Burned, Baby, Burned: Joe Biden’s Going-Away Win Over Bernie Sanders
With big wins in state after state over the avowed democratic socialist and erstwhile frontrunner for the nomination, Joe Biden has underlined in 2020 what Hillary Clinton demonstrated in 2016, and what mainstream Democrats who dominated swing districts across America proved in 2018.
Namely, the Democratic Party is not Bernie Sanders’ party. The sooner Sandersites wake up, smell the stale coffee and get on the Biden bus, the better.
No, the 30% or so on the leftmost edge are not unwelcome in a center-left, liberal and progressive coalition that’s also trying to bring into the fold independents and moderate Republicans exhausted and repulsed by three years and counting of Donald Trump. They must remain engaged and, we hope, energized.
Nor is it to claim that the ambitious policies offered by Sandersites are being categorically rejected. Many Democrats voting for Biden believe in moving toward single-payer health care. Millions of young voters are strained by spiraling college costs and outraged by rising economic inequality.
But Sanders isn’t running on a set of issues; he aims to overturn and reinvent the American economic and political system wholesale, on the promise that a vote for him will suddenly transform everything.

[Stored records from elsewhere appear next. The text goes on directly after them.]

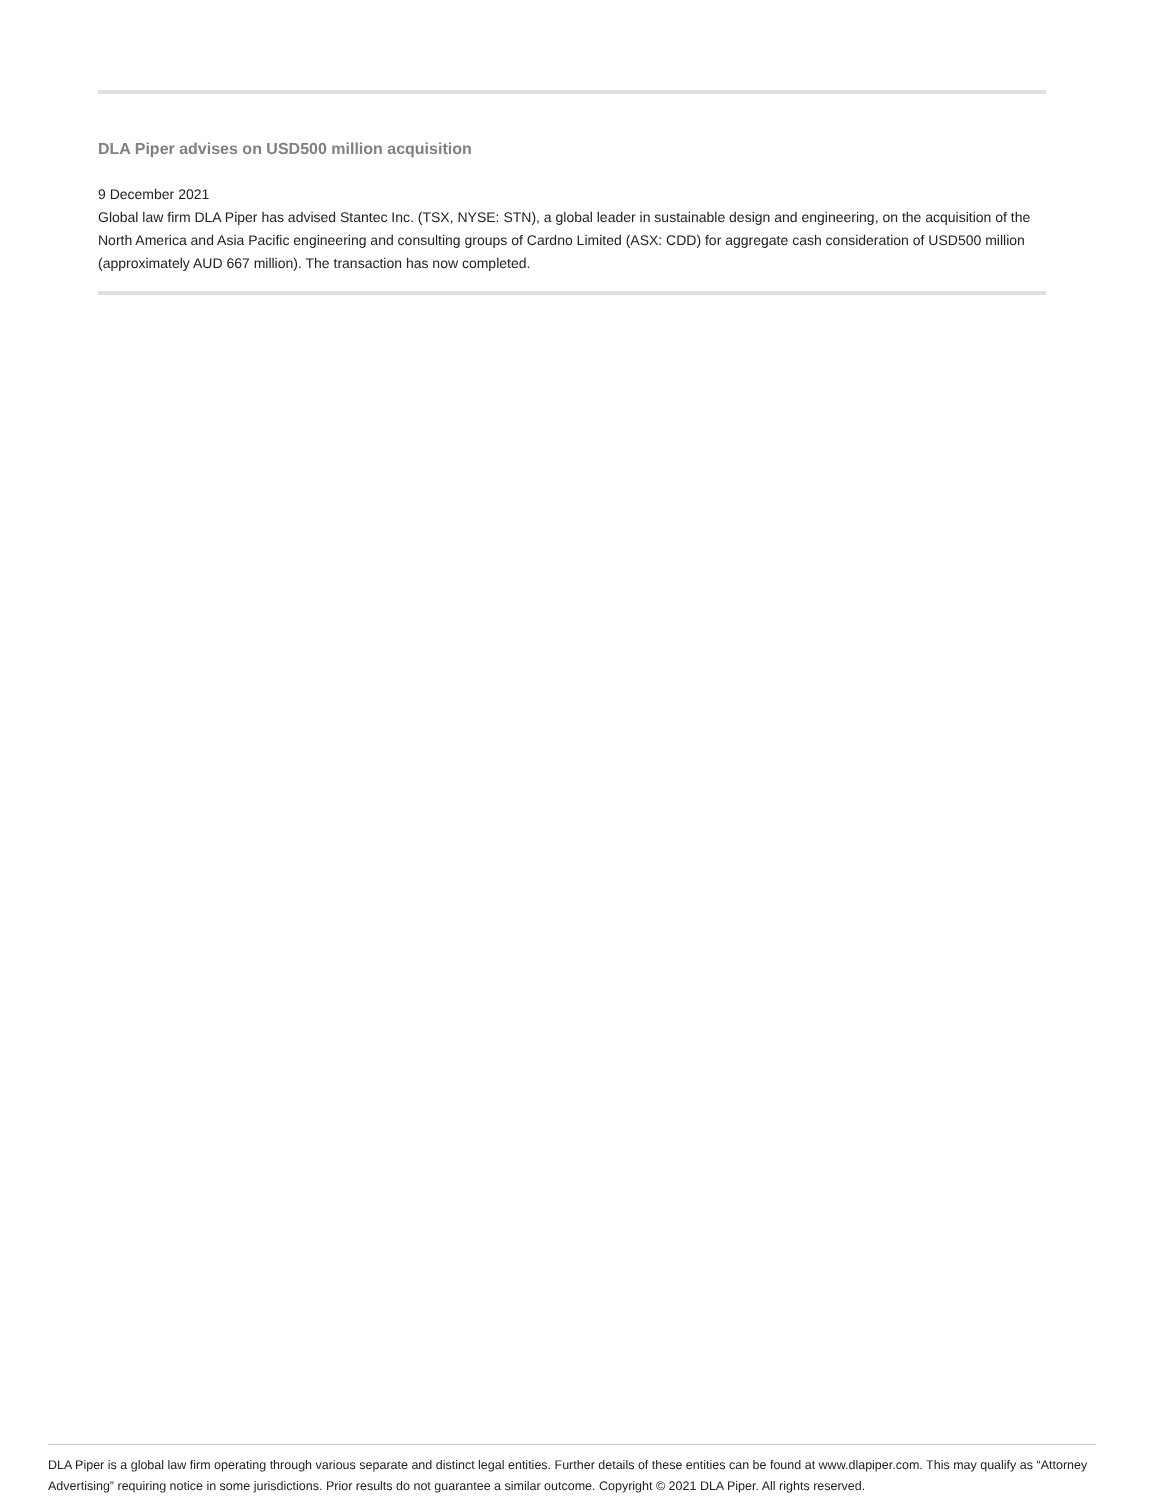DLA Piper advises on USD500 million acquisition
9 December 2021
Global law firm DLA Piper has advised Stantec Inc. (TSX, NYSE: STN), a global leader in sustainable design and engineering, on the acquisition of the North America and Asia Pacific engineering and consulting groups of Cardno Limited (ASX: CDD) for aggregate cash consideration of USD500 million (approximately AUD 667 million). The transaction has now completed.
DLA Piper is a global law firm operating through various separate and distinct legal entities. Further details of these entities can be found at www.dlapiper.com. This may qualify as “Attorney Advertising” requiring notice in some jurisdictions. Prior results do not guarantee a similar outcome. Copyright © 2021 DLA Piper. All rights reserved.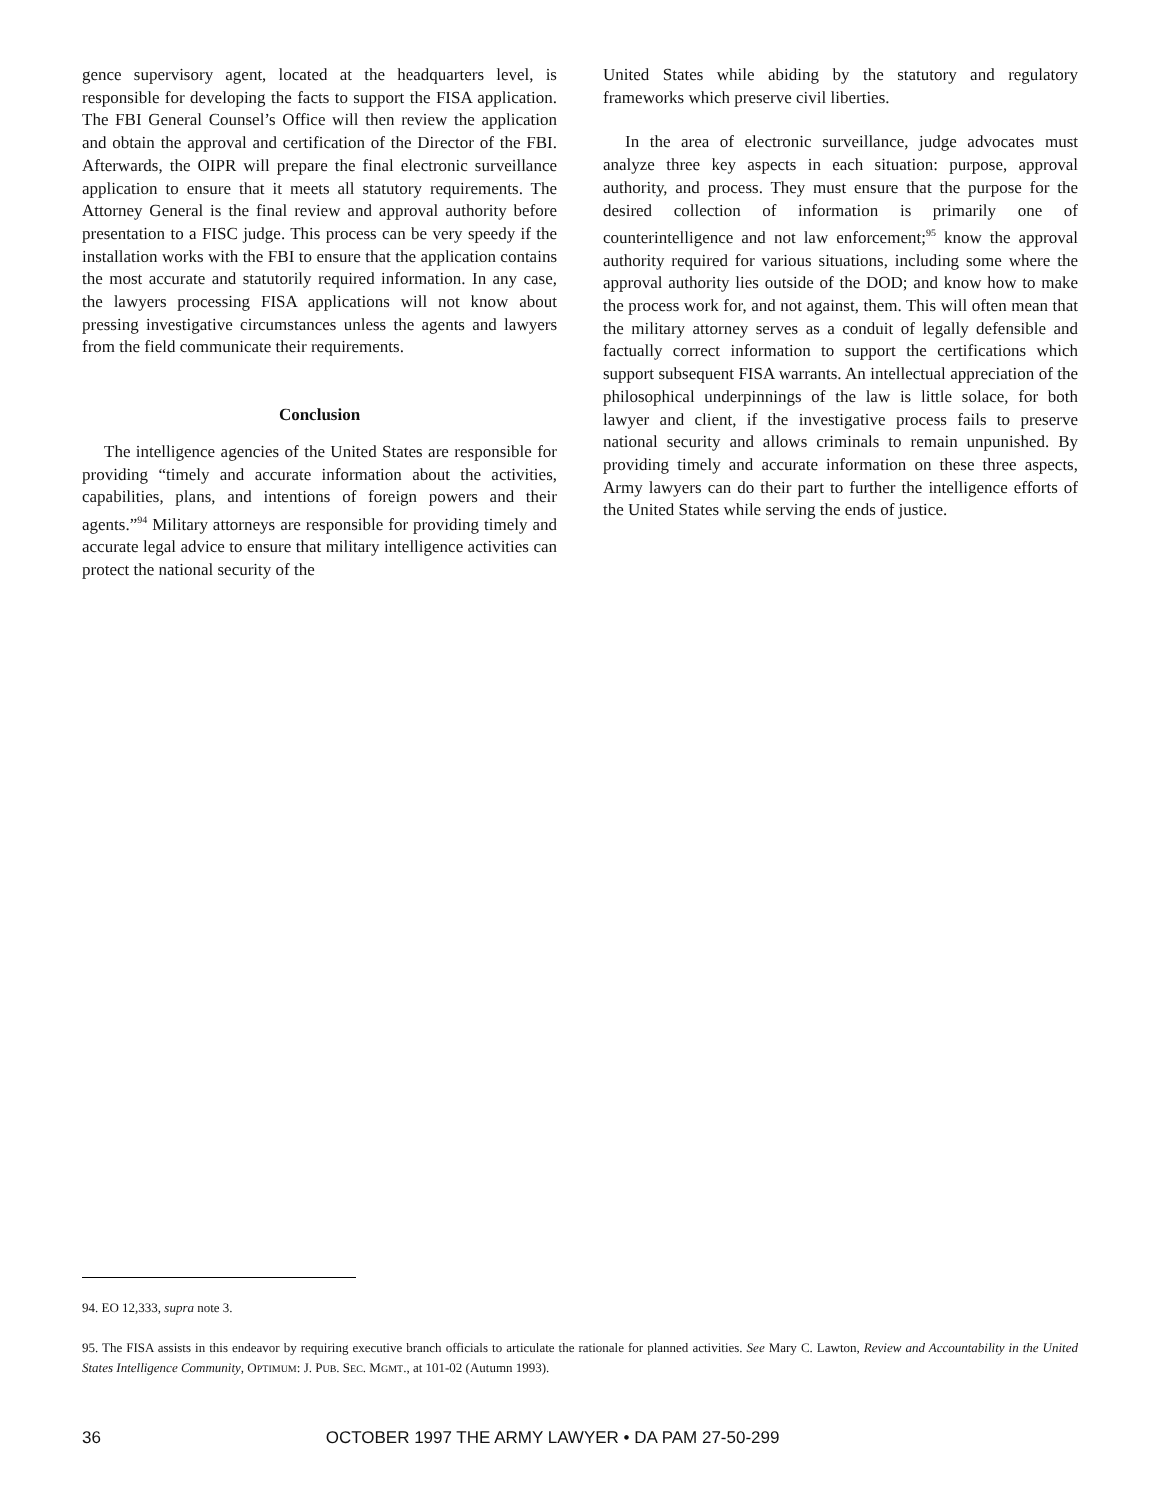gence supervisory agent, located at the headquarters level, is responsible for developing the facts to support the FISA application. The FBI General Counsel’s Office will then review the application and obtain the approval and certification of the Director of the FBI. Afterwards, the OIPR will prepare the final electronic surveillance application to ensure that it meets all statutory requirements. The Attorney General is the final review and approval authority before presentation to a FISC judge. This process can be very speedy if the installation works with the FBI to ensure that the application contains the most accurate and statutorily required information. In any case, the lawyers processing FISA applications will not know about pressing investigative circumstances unless the agents and lawyers from the field communicate their requirements.
Conclusion
The intelligence agencies of the United States are responsible for providing “timely and accurate information about the activities, capabilities, plans, and intentions of foreign powers and their agents.”<sup>94</sup> Military attorneys are responsible for providing timely and accurate legal advice to ensure that military intelligence activities can protect the national security of the
United States while abiding by the statutory and regulatory frameworks which preserve civil liberties.
In the area of electronic surveillance, judge advocates must analyze three key aspects in each situation: purpose, approval authority, and process. They must ensure that the purpose for the desired collection of information is primarily one of counterintelligence and not law enforcement;<sup>95</sup> know the approval authority required for various situations, including some where the approval authority lies outside of the DOD; and know how to make the process work for, and not against, them. This will often mean that the military attorney serves as a conduit of legally defensible and factually correct information to support the certifications which support subsequent FISA warrants. An intellectual appreciation of the philosophical underpinnings of the law is little solace, for both lawyer and client, if the investigative process fails to preserve national security and allows criminals to remain unpunished. By providing timely and accurate information on these three aspects, Army lawyers can do their part to further the intelligence efforts of the United States while serving the ends of justice.
94. EO 12,333, supra note 3.
95. The FISA assists in this endeavor by requiring executive branch officials to articulate the rationale for planned activities. See Mary C. Lawton, Review and Accountability in the United States Intelligence Community, OPTIMUM: J. PUB. SEC. MGMT., at 101-02 (Autumn 1993).
36 OCTOBER 1997 THE ARMY LAWYER • DA PAM 27-50-299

There aren’t enough revolutionaries, not nearly enough, to overwhelm voices closer to the middle, who vest their hopes in steadier but still substantial progress toward a fairer and more equal society.
In fact, younger voters were a smaller share of the Democratic electorate in 2020 than they were four years ago, and in most states, even those who turned out threw fewer of their votes toward Sanders.
Wednesday, as he pledged to stay in the race, Sanders cited exit polls to claim that he is winning the fight of ideas -- while for the first time conceding that he is losing the debate about who is best suited to beat Trump.
That’s a gross oversimplification. Sure, some voters otherwise ready to bubble in the oval for Sanders recoil simply out of fears that he will propel Trump to victory and consign Dems to down-ballot carnage. But equally large numbers, especially in swing states, want no part of a sudden lurch yanking their party from pragmatism to radicalism and, in a still-divided nation, dooming hopes of concrete progress in Washington.